なぜ姿を消しているのに見つかったり触られたりするのか…。
「……。」
「えっ?なになに。あなたは何をしているのですかって?」
「こくこく。」
「そんな事よりなんで私が見えるのようっ〜」
「………。」
「えっ?強い霊力の塊を感じるだけで姿は見えない?」
「こく。」
「何でそんなの感じ取れるのよ〜〜〜」
そう言う真琴にかまわずなにやら本を取りだしまた小さい声で呟く。
「え?あなたを成仏させて上げますって?わーーーーっ!真琴は幽霊じゃな〜〜〜い」
そう言って逃げ去る真琴。
浩之達がいる方へと…。
「もうっ!なんなのようっこの学校は!これもすべてあんたのせいようっ!」
そう言って浩之の頭を叩こうとした時…
ピーンッ!
隣に座っていたあかりのリボンがふわっと揺れたかと思うと、
とつぜんあかりの目つきが変わった。
がしっ!!
浩之を叩こうとした真琴の腕は寸前の所であかりによって掴まれていた。
そしてそのまま片腕で掴んだまま真琴を放り投げた( ̄□ ̄!!)
「あううううううう〜〜〜〜っ!」
どしん!
「いたたたた…。
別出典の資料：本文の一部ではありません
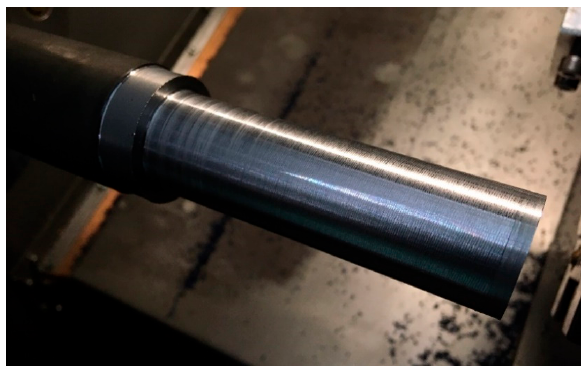
Figure 16. Surface after machining without the system supporting the selection of technological parameters.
もういやーー!」
そう叫ぶと真琴は姿をあらわした。
「どうしたんだあかり?急に…って、うおうっ!いきなり人が!!」
突然人が現れ驚く浩之。
「真琴〜〜〜!」
そこへ心配になって探しに来た葵ちゃんが屋上へと姿をあらわした。
「あ、藤田せんぱいに神岸先輩。」
「え〜〜と確か葵ちゃん…だったよね。」
「おお、葵ちゃんじゃないか、どうしたんだ?ってもしかしてこいつ知り合い?」
「はい、わたしの友達で沢渡 真琴って言います。」
「ふ〜ん、そうなんだ。」
「あ、そう言えばせんぱい。昨日はすいませんでした!」
そう言って頭を下げる葵ちゃん。
「あれから考えてみたんですが私の方が悪いですよね…」
「ん?ああ、昨日のあれか!いやあ、葵ちゃんは全然悪くないぜ!」
「えっ?そうなんですか…」
「浩之ちゃん昨日のあれって?」
あかりが聞いてきた。
「昨日葵ちゃんに
『どうしていつもの赤いブルマじゃないんだ!』
って言ったら、赤いブルマは全部洗濯してるらしくて青いブルマしかなかったらしいんだ。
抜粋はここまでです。